- RECORDS FOR THE TASK -
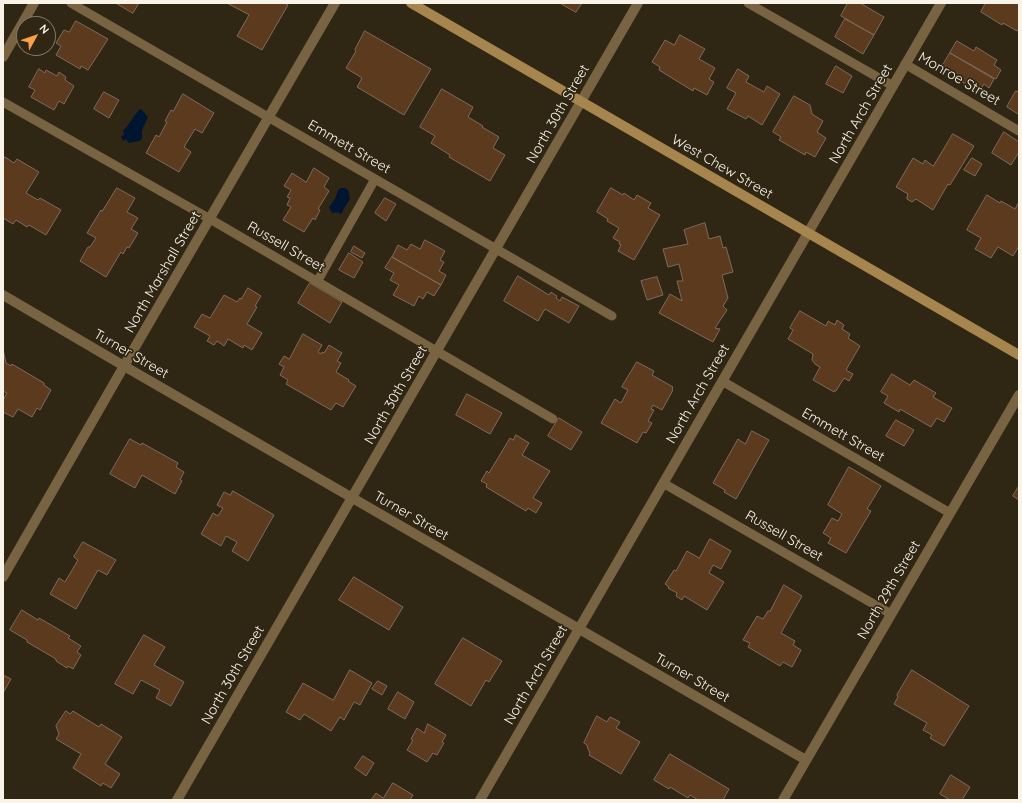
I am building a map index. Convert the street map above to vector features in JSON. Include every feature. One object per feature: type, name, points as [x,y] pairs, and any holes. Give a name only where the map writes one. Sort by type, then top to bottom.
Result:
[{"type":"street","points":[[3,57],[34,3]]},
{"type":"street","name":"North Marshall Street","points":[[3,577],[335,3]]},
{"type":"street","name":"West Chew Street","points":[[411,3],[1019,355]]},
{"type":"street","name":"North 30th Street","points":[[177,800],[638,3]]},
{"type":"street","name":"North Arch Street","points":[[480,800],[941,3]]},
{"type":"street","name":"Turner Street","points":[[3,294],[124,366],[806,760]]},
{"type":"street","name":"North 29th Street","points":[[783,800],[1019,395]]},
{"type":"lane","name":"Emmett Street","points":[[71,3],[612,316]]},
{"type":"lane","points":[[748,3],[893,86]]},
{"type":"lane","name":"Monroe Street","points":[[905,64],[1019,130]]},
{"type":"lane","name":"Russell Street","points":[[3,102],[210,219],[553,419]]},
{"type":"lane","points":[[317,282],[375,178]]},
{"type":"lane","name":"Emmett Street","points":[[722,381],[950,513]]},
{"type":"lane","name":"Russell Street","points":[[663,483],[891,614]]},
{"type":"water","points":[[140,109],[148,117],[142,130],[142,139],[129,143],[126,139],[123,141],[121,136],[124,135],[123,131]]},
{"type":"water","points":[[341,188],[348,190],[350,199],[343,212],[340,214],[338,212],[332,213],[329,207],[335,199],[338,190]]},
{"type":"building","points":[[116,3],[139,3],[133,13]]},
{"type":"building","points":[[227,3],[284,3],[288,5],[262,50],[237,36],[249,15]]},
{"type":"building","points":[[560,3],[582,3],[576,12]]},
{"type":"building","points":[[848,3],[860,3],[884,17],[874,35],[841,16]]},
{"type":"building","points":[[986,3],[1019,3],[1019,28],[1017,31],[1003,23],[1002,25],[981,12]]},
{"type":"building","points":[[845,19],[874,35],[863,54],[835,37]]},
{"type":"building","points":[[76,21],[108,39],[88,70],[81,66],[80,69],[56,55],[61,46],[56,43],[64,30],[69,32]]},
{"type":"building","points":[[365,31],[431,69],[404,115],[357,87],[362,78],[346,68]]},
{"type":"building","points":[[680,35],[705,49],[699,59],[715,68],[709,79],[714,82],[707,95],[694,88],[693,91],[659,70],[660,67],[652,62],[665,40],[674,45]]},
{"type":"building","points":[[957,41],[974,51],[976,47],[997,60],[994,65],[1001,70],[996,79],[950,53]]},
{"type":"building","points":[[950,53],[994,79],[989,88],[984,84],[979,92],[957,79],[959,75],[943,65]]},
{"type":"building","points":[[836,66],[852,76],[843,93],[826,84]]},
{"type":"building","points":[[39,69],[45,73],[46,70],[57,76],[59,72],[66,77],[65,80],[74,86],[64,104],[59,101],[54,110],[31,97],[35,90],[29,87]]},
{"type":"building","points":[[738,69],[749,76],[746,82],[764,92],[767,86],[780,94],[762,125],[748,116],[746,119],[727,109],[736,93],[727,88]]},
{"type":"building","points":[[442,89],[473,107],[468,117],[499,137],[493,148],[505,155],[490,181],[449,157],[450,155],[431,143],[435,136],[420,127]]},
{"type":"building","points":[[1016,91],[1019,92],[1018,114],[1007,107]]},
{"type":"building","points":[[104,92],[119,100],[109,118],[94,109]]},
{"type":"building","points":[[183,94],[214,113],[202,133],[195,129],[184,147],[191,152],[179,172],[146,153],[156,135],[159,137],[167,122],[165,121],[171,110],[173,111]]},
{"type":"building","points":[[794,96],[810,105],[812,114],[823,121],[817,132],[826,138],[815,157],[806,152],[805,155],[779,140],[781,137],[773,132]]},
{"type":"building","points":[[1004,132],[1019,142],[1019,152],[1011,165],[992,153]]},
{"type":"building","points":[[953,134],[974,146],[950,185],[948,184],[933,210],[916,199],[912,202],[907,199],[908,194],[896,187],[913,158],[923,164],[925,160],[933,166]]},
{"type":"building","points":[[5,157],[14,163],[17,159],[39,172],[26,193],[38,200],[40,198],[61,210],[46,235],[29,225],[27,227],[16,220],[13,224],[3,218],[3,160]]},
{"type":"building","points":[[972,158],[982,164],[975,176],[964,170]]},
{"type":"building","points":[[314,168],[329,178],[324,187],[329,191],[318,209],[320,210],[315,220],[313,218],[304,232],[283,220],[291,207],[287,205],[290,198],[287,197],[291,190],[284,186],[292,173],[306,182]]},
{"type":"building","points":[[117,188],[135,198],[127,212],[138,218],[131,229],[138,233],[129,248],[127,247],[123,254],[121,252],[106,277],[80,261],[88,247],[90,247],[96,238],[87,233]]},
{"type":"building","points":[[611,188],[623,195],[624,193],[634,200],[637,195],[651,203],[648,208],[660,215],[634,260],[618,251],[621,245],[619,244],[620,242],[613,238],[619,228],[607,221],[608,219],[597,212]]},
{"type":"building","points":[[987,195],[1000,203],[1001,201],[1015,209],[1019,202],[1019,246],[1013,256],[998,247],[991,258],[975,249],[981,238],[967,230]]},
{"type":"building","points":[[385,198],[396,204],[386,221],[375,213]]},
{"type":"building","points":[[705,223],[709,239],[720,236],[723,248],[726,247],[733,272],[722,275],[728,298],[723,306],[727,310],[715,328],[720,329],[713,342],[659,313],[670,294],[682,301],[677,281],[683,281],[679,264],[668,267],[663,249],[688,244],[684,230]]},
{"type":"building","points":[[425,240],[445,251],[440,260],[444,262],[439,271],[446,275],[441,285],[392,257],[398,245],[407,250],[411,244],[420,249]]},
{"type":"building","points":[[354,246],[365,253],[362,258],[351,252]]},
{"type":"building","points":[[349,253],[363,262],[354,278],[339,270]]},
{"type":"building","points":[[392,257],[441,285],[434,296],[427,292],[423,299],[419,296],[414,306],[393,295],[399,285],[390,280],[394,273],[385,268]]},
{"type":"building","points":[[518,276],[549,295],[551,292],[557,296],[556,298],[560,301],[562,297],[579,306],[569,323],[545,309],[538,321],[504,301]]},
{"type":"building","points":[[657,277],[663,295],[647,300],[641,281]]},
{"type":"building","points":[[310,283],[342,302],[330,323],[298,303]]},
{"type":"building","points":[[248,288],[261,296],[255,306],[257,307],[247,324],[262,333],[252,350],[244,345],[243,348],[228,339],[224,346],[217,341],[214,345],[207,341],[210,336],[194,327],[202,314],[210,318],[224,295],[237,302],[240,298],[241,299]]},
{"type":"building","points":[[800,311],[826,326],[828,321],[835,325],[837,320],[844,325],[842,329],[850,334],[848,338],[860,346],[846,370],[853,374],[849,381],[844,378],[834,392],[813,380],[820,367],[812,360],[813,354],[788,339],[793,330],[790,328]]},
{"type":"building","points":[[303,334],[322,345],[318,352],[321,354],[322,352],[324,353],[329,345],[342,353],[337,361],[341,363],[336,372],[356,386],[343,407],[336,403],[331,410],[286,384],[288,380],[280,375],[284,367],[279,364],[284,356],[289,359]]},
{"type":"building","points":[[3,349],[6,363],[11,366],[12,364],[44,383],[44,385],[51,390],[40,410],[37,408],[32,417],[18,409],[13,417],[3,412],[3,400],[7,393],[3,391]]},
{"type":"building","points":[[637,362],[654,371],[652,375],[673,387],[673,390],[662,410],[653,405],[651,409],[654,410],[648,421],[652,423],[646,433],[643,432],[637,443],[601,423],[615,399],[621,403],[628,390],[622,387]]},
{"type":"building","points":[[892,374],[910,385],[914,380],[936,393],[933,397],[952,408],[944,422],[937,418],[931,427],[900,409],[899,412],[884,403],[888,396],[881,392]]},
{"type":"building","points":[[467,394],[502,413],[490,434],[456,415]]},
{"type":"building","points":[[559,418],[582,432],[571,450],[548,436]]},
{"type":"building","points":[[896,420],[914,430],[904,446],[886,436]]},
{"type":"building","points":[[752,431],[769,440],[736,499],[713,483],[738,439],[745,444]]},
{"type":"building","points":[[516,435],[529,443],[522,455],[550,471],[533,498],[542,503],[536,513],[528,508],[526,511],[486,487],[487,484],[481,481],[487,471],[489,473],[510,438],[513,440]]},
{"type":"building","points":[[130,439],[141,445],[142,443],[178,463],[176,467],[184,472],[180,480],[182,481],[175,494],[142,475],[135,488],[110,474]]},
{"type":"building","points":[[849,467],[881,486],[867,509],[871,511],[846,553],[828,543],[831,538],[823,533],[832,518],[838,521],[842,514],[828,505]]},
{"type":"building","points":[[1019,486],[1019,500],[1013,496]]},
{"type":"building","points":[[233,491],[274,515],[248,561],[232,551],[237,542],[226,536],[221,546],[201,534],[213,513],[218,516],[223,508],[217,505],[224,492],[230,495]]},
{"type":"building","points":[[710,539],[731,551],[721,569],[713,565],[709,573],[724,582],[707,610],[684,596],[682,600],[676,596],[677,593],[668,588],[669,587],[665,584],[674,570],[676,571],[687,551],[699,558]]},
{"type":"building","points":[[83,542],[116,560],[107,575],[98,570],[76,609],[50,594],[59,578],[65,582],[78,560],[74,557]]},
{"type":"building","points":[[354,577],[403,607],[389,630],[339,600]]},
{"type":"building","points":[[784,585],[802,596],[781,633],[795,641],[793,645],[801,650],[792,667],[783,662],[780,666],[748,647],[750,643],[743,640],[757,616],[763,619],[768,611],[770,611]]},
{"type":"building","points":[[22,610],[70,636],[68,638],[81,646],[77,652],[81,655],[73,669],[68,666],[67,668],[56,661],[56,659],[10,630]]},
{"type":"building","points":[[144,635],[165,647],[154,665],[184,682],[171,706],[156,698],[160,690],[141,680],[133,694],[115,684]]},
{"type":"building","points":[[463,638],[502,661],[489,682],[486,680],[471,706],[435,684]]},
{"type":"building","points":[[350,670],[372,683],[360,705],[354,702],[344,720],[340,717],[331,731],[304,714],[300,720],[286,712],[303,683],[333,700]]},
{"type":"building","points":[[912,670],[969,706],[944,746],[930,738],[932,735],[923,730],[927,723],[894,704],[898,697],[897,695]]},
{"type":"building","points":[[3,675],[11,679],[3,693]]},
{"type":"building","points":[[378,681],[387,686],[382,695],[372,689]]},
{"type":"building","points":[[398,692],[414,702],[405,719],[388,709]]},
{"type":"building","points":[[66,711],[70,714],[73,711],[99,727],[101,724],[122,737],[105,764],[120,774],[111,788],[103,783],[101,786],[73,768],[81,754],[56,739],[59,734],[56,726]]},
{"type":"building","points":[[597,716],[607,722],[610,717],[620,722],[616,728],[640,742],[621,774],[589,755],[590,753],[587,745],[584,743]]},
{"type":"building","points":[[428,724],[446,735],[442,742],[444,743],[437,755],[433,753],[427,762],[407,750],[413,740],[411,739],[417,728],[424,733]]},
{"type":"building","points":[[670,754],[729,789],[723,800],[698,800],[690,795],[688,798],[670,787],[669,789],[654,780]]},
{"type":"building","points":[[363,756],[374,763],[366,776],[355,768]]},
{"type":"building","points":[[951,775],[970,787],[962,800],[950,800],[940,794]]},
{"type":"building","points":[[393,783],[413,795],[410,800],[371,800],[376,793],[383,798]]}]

==

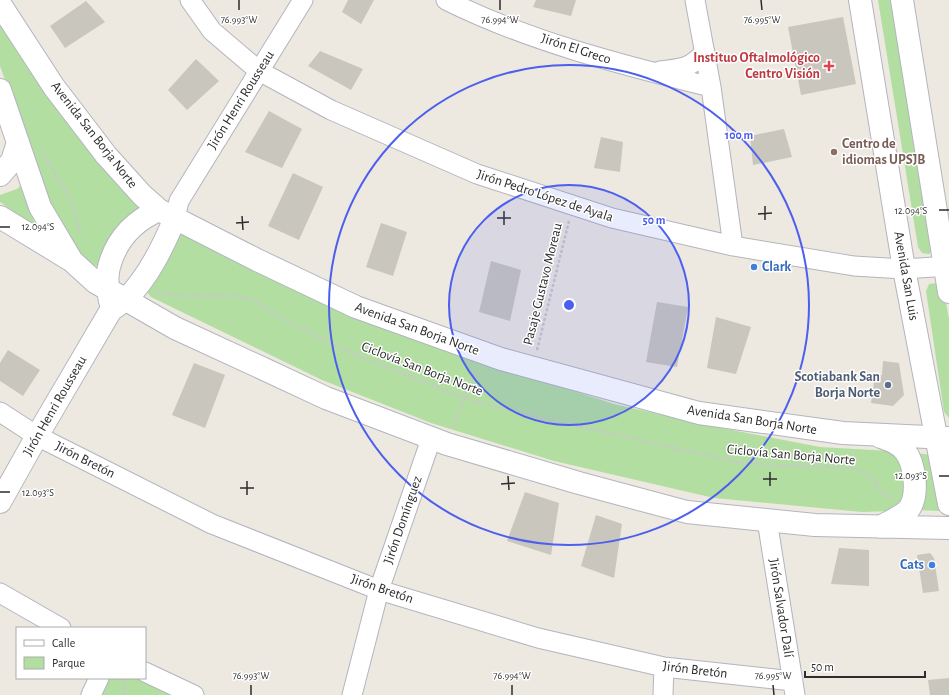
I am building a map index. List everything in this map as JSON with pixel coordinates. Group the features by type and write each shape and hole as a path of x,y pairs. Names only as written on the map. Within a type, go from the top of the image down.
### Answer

- YOUR OBJECTIVE -
Using the records above, report the count of lines holding "index" and nothing else.

- ANSWER SPACE -
2